◆ Trecho do documento:
A bancada evangélica fala por quem? Será que ela contempla a oração das crianças que tiveram a sua infância roubada por abusadores? Quando a bancada evangélica se posiciona em defesa da família, ela também compreende os arranjos familiares que esse PL 1904 irá gerar? Estamos falando da perpetuação de vínculos de violência incestuosa, e ainda no contínuo abandono de fetos, que assim que paridos, automaticamente são esquecidos por uma militância fanática que sacraliza a madre, mas abomina os direitos humanos e as políticas assistencialistas que garantem o mínimo de dignidade a essas crianças.
O Brasil que vemos hoje, com os olhos racionais caminha depressa para um abismo fundamentalista e autoritário, mas aquele que vemos com os olhos da fé, é maior que a teocracia que políticos de extrema direita e fundamentalistas lascivamente cobiçam. Diferente deste pesadelo, sonhamos com dias em que a justiça, a paz e a alegria frutifiquem, em dias que nossos ventres gerem vidas consentidas e desejadas, e que nossas crianças possam brincar sem medo da violação de seus corpos, crescendo em graça, beleza e sabedoria.

◆ Enunciado: Dê prosseguimento ao texto sobre a bancada evangélica e o PL 1904, a partir da última frase apresentada.

Itens do conjunto de dados
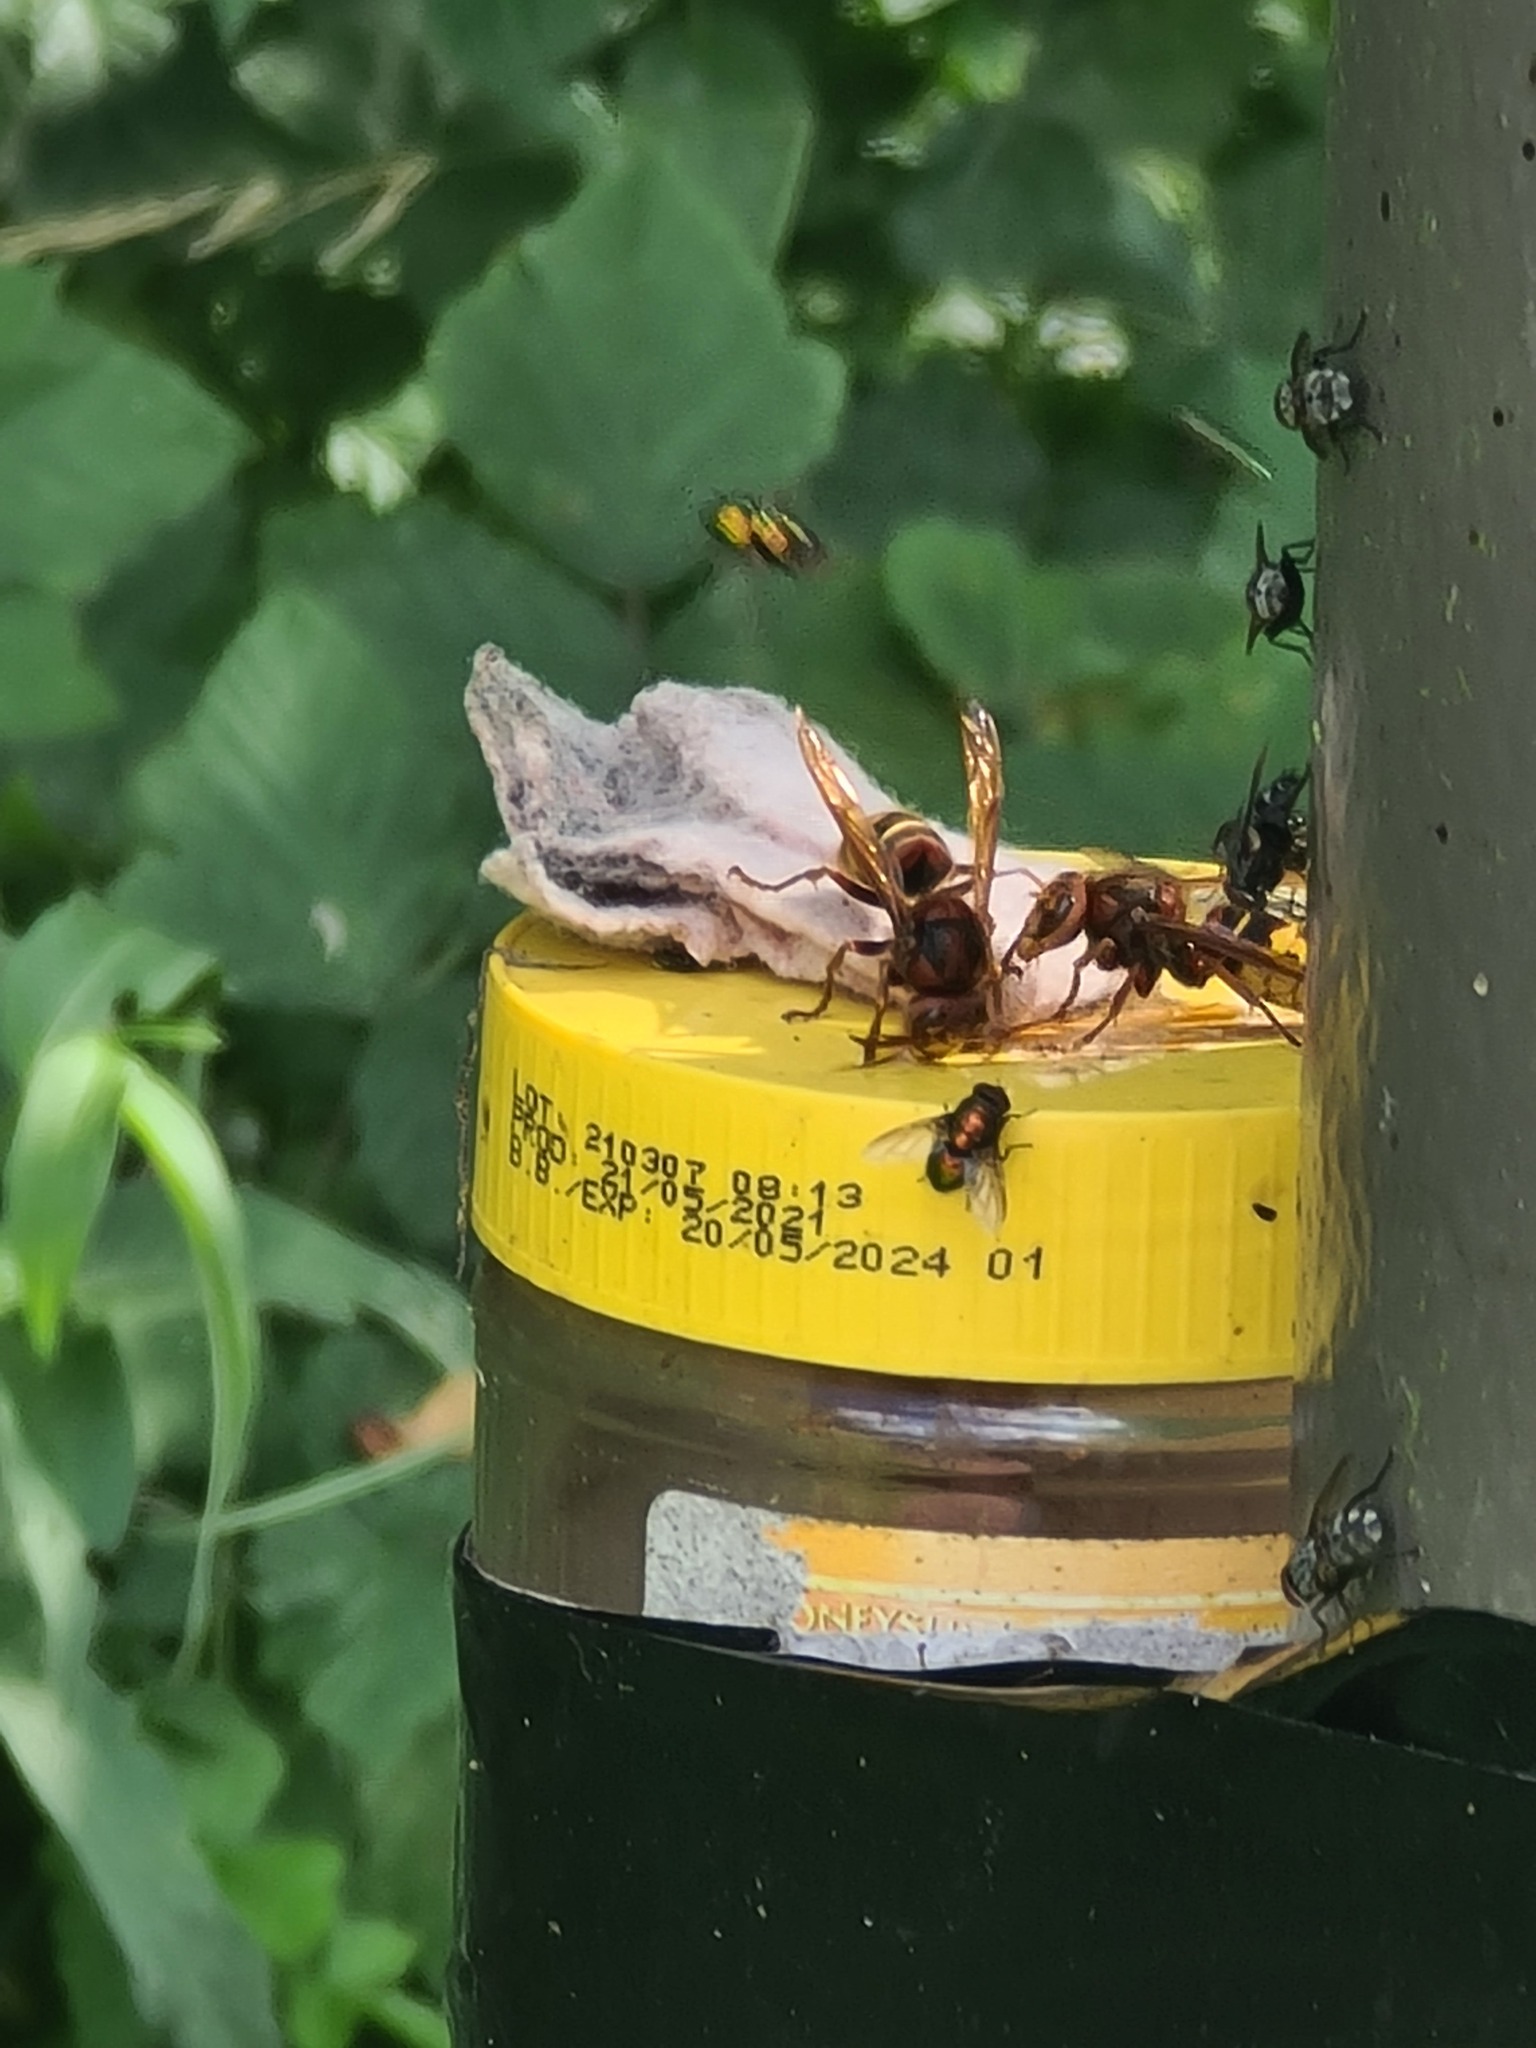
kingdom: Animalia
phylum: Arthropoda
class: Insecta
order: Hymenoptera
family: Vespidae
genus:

◆ Resposta esperada:
O Brasil que sonhamos não é feito de púlpitos e mercenários da fé, mas dessa miscelânea amorosa, criativa e diversa que nos dá motivos para prosseguir. Não iremos nos abalar com a maldade institucionalizada nas paredes concretas de empresas que se intitulam igrejas. Igreja é gente, e gente é para ter vida em abundância, porque Deus nos criou para isso, e a constituição do Estado laico nos garante também este direito, não somente para nós, mas para cada pessoa, independentemente de sua fé, crença, ideologia, orientação sexual, identidade de gênero, raça e etnia.
É por esse Brasil que dobramos nossos joelhos e clamamos todos os dias. É esse o Brasil que estamos construindo à revelia daqueles que desejam nos expulsar do corpo de Cristo. Em nome de uma fé que valoriza a vida em sua plenitude, clamamos por justiça e dignidade para todas as mulheres. Não em nosso nome, não ao PL 1904/24.
Pâmella Campos
evangélica há mais de 20 anos, historiadora da religião, vice-presidente do O Reino em Pessoa, uma das idealizadoras do Mulheres Profetizando Vida.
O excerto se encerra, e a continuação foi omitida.